Mr. Rathbone: While pursuing that end, which the whole House will endorse, will my right hon. and learned Friend start at last to bring British Government pressure on Israel to withdraw from the illegal occupation of southern Lebanon, according to United Nations resolution 425, which was reiterated by the more recent United Nations resolution of last April?
Mr. Rifkind: I agree with my hon. Friend that the Israeli occupation of south Lebanon is illegal. We have made it clear, in an unambiguous way, to the Israeli Government that we do not accept their entitlement to be in south Lebanon and that we urge them to comply in recognising the international boundaries.

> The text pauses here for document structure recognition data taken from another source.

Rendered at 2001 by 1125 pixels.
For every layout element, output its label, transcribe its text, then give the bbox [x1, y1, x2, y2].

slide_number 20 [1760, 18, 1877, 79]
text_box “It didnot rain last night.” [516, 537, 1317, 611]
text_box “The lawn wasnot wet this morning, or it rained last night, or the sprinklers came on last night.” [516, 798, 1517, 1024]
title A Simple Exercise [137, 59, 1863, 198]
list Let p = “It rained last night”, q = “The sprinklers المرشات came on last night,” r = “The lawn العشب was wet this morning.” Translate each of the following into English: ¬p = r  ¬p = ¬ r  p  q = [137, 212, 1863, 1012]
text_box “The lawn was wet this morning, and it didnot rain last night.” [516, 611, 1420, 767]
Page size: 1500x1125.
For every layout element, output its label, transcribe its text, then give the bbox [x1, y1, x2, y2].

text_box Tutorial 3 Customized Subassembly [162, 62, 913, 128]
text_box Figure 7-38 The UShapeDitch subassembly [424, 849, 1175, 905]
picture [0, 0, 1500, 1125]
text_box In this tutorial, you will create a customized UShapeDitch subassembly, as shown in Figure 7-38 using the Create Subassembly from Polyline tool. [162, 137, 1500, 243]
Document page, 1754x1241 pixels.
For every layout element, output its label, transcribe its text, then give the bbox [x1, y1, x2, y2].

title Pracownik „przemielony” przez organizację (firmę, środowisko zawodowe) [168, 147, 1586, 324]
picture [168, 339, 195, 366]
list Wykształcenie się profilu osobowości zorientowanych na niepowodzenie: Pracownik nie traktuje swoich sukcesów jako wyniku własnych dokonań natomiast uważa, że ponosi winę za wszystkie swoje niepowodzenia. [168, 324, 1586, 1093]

Mr. Fatchett: I am sure that everyone will welcome the ceasefire and the prospects for resuming peace negotiations, but does the Secretary of State understand that there is concern on both sides of the House that Britain, with its unique history and links in the middle east, appeared to have no effective role in brokering the ceasefire? Is it not about time that Britain assumed a much more proactive role, using its history, links and experience to build a bridge between the parties in the middle east so that we assume some responsibilities, or are we prepared to leave that to the Americans and the French and become a spectator, rather than a participator seeking a comprehensive and just peace in the middle east?
Mr. Rifkind: The hon. Gentleman's premise is incorrect. During the course of the crisis, we were in regular contact with Syrian, Israeli, Lebanese and other political leaders. I took a conscious decision not to join a substantial number of other Foreign Ministers who were going to Syria or to the region. I do not believe that the success of one's influence is measured by membership of a large group of ministers. The crucial requirement was for the international community to co-ordinate its position.
The interests of Britain, France and the United States were not different. We had a common interest in peace. The prospects for peace would have been even better enhanced if there had been early co-ordination and a common position rather than the slightly more complex arrangements that a number of countries chose to introduce.